[Available data start]

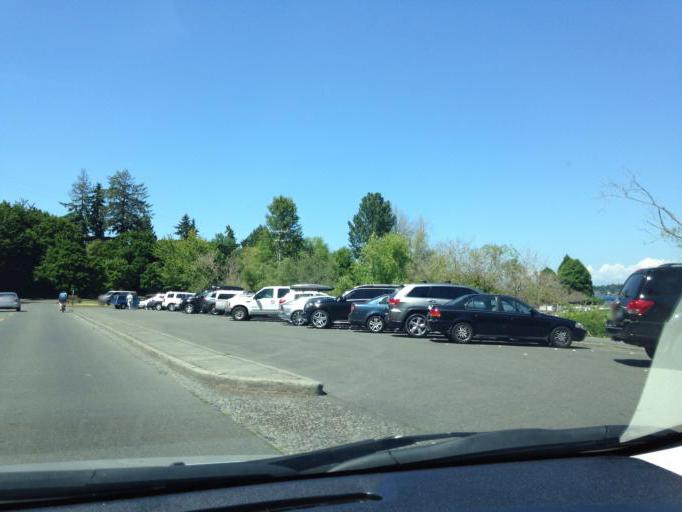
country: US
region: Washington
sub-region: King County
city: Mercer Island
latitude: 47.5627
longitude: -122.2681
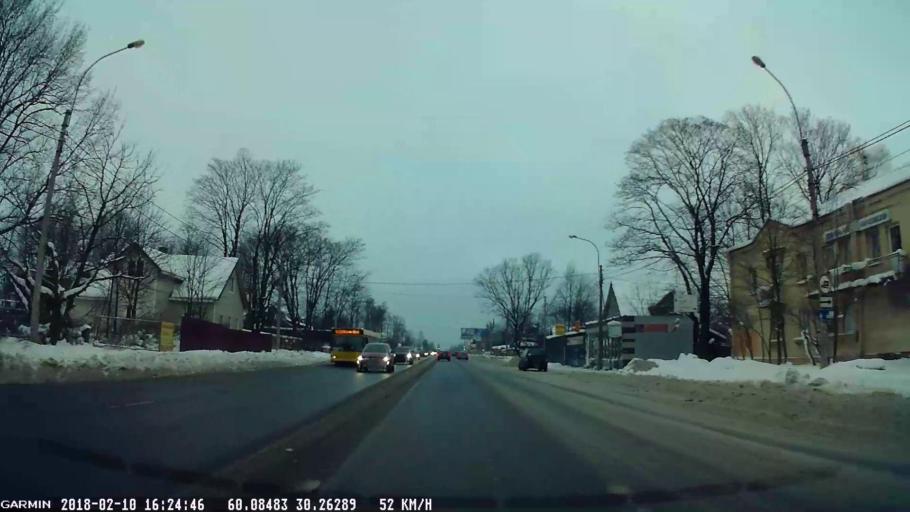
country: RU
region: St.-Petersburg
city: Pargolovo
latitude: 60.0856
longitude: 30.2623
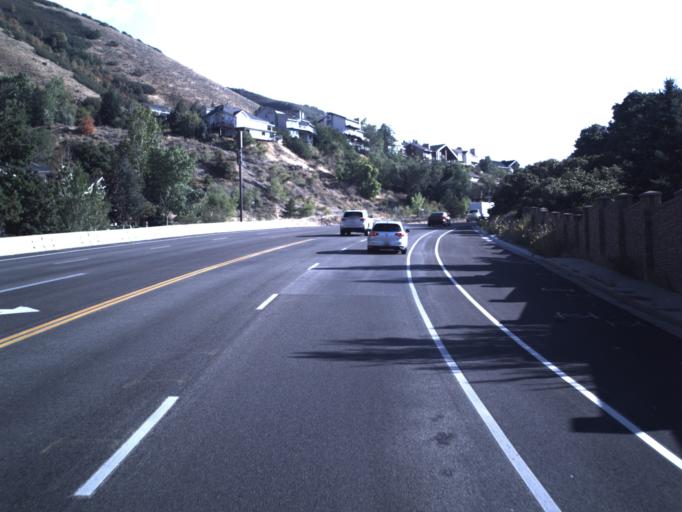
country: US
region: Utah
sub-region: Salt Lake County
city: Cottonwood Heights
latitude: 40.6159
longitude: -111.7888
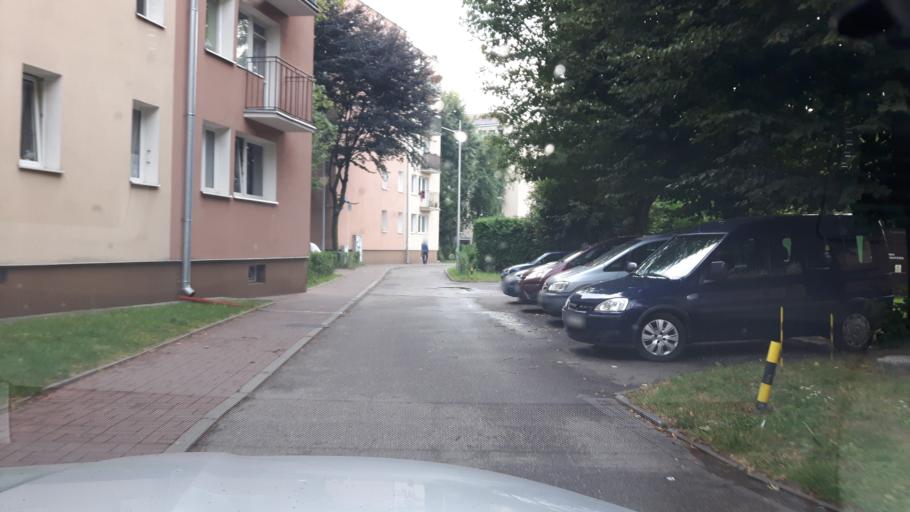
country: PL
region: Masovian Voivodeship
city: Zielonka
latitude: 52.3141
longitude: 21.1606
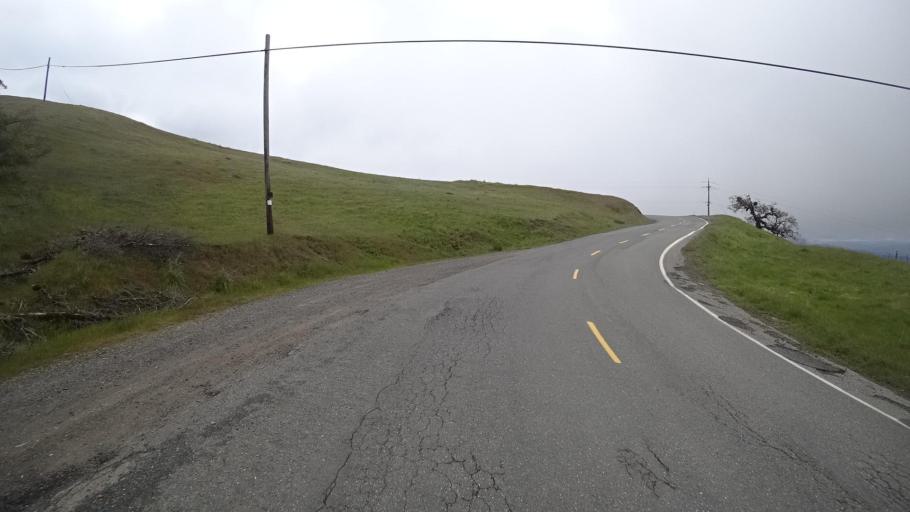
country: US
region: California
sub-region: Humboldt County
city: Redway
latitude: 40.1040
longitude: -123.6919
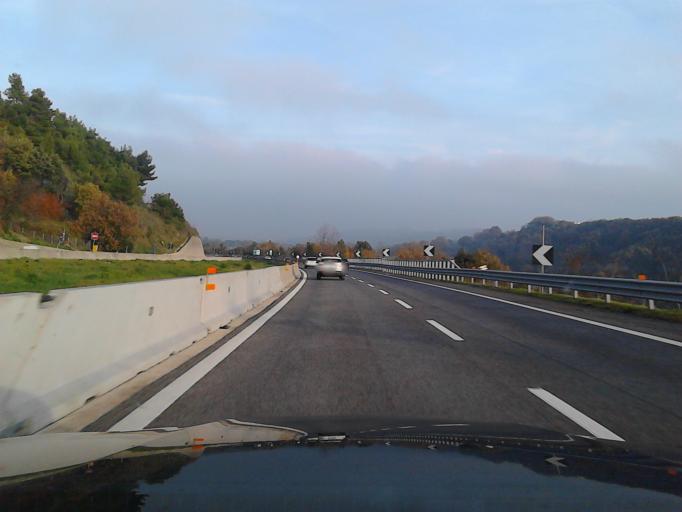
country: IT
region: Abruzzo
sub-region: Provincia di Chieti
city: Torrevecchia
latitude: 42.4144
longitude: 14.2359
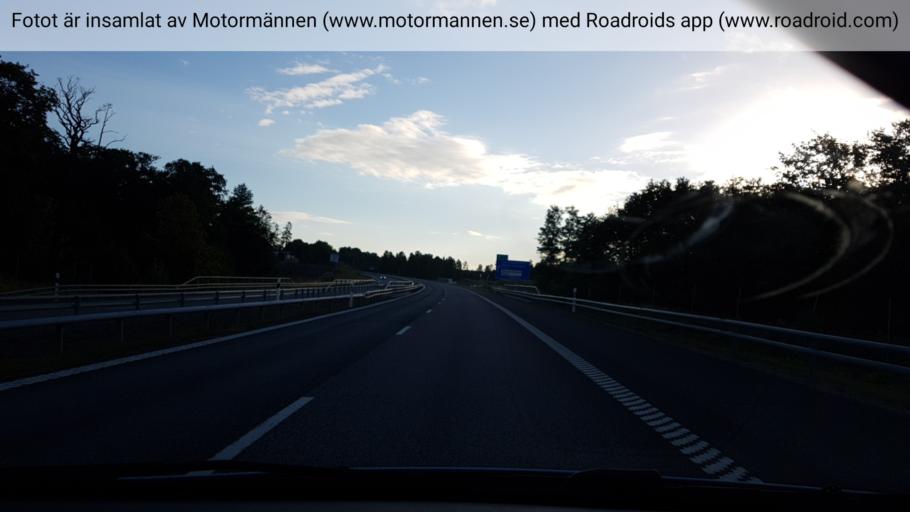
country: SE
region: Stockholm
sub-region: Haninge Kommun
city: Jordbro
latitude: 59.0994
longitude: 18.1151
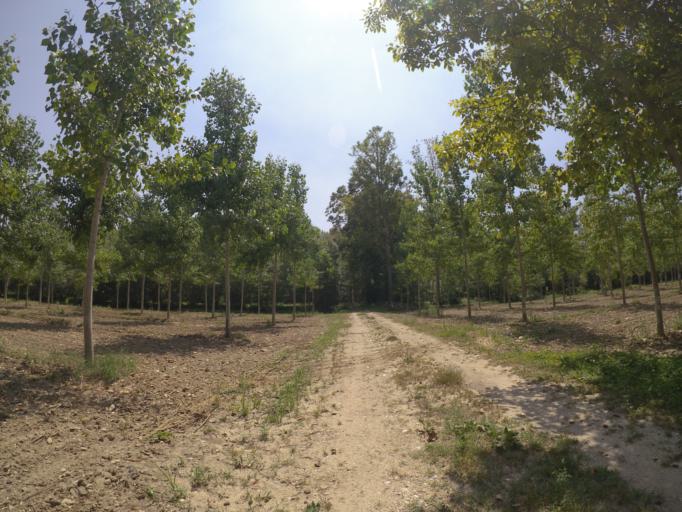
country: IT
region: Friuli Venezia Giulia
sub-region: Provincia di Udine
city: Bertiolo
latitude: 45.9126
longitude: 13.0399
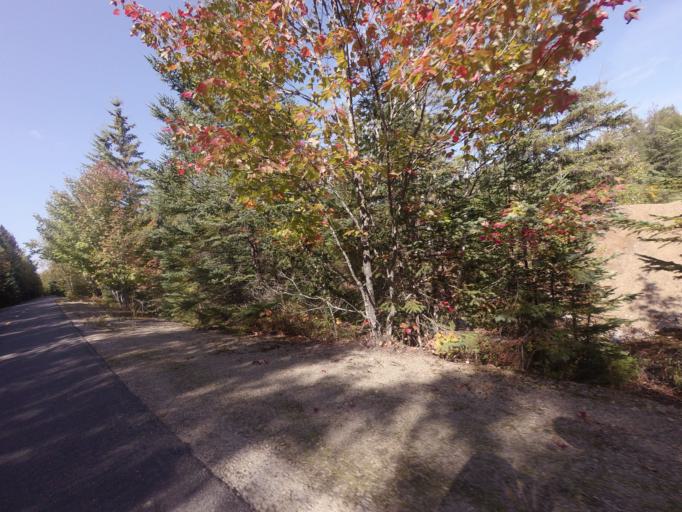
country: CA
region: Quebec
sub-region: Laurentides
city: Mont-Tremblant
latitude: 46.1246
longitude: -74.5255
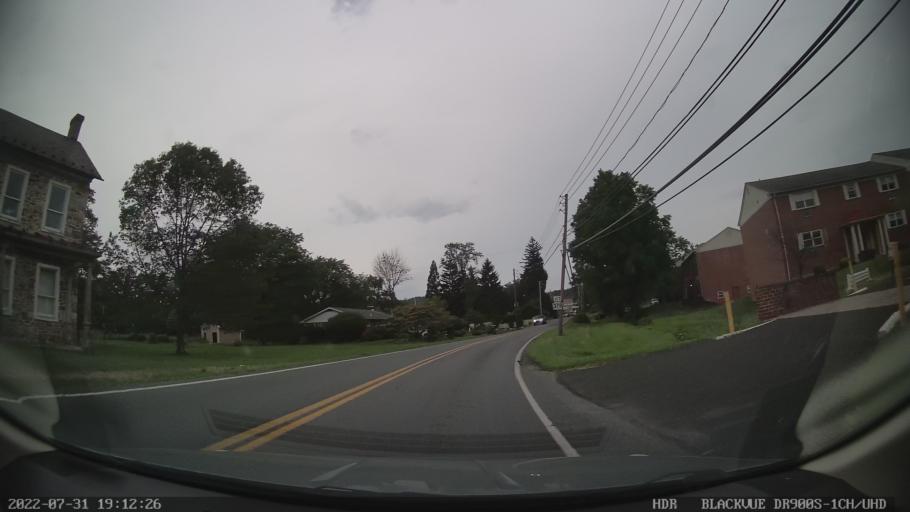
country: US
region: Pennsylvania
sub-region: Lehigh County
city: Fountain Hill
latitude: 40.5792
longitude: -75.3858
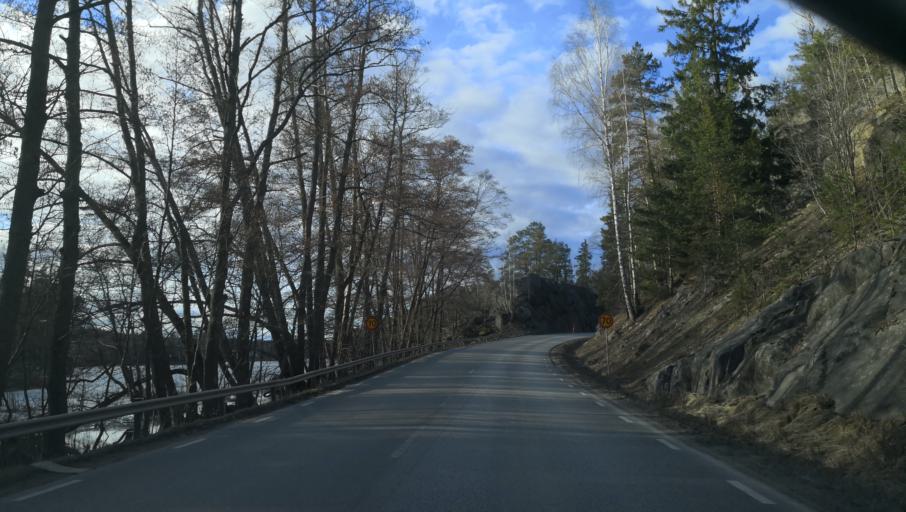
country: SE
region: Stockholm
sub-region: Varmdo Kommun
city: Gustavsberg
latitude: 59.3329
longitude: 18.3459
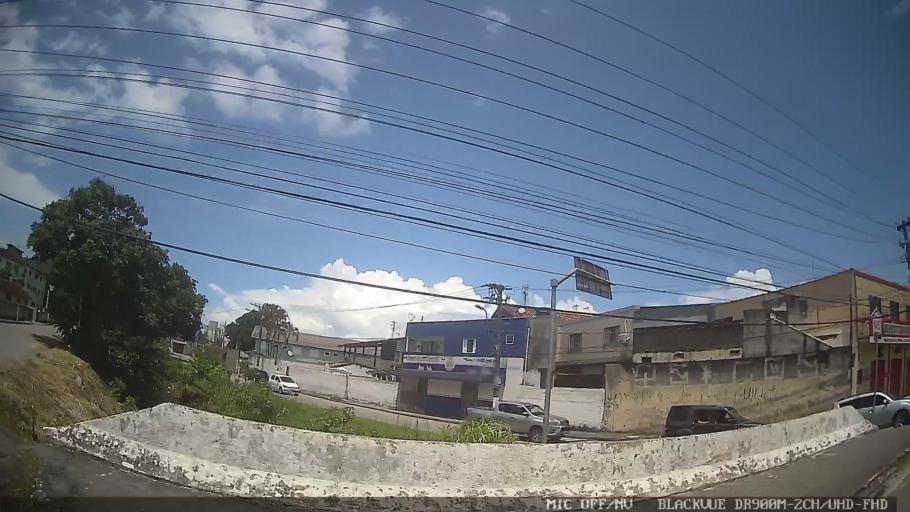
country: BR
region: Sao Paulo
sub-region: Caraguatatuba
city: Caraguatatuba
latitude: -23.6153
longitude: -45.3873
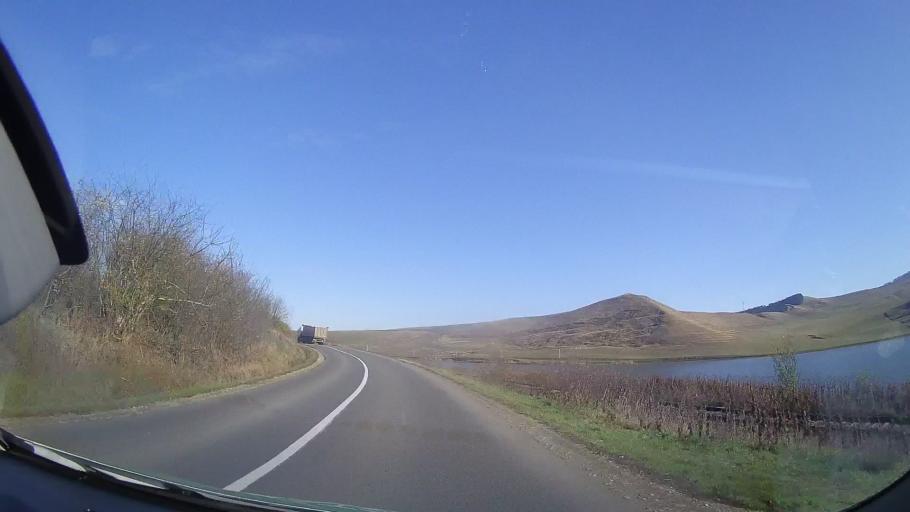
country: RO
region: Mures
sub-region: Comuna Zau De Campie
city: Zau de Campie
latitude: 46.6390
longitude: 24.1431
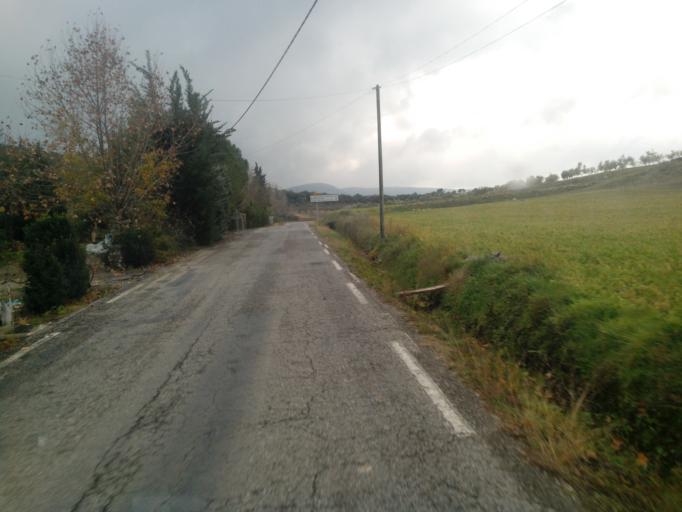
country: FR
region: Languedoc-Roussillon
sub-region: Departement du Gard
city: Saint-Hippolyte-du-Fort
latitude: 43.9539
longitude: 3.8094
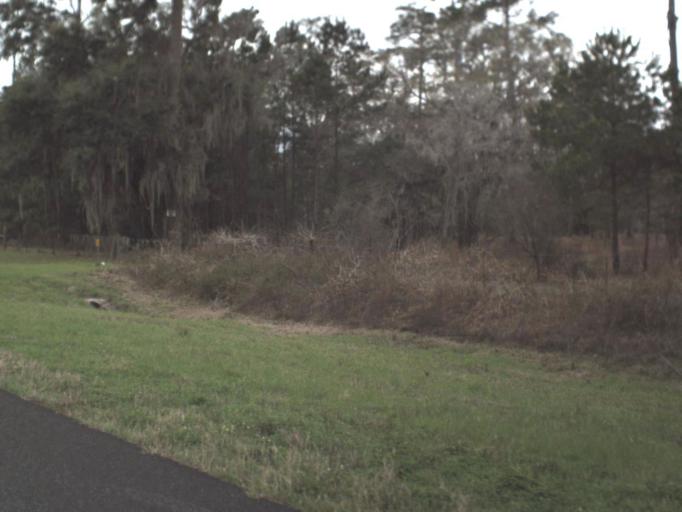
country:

[Available data end]

Reproduce all of the lines above verbatim, omitting the pictures from your copy.

country: US
region: Washington
sub-region: King County
city: Mercer Island
latitude: 47.5627
longitude: -122.2681
country: RU
region: St.-Petersburg
city: Pargolovo
latitude: 60.0856
longitude: 30.2623
country: US
region: Utah
sub-region: Salt Lake County
city: Cottonwood Heights
latitude: 40.6159
longitude: -111.7888
country: PL
region: Masovian Voivodeship
city: Zielonka
latitude: 52.3141
longitude: 21.1606
country: US
region: California
sub-region: Humboldt County
city: Redway
latitude: 40.1040
longitude: -123.6919
country: IT
region: Abruzzo
sub-region: Provincia di Chieti
city: Torrevecchia
latitude: 42.4144
longitude: 14.2359
country: SE
region: Stockholm
sub-region: Haninge Kommun
city: Jordbro
latitude: 59.0994
longitude: 18.1151
country: IT
region: Friuli Venezia Giulia
sub-region: Provincia di Udine
city: Bertiolo
latitude: 45.9126
longitude: 13.0399
country: CA
region: Quebec
sub-region: Laurentides
city: Mont-Tremblant
latitude: 46.1246
longitude: -74.5255
country: US
region: Pennsylvania
sub-region: Lehigh County
city: Fountain Hill
latitude: 40.5792
longitude: -75.3858
country: SE
region: Stockholm
sub-region: Varmdo Kommun
city: Gustavsberg
latitude: 59.3329
longitude: 18.3459
country: BR
region: Sao Paulo
sub-region: Caraguatatuba
city: Caraguatatuba
latitude: -23.6153
longitude: -45.3873
country: RO
region: Mures
sub-region: Comuna Zau De Campie
city: Zau de Campie
latitude: 46.6390
longitude: 24.1431
country: FR
region: Languedoc-Roussillon
sub-region: Departement du Gard
city: Saint-Hippolyte-du-Fort
latitude: 43.9539
longitude: 3.8094
country:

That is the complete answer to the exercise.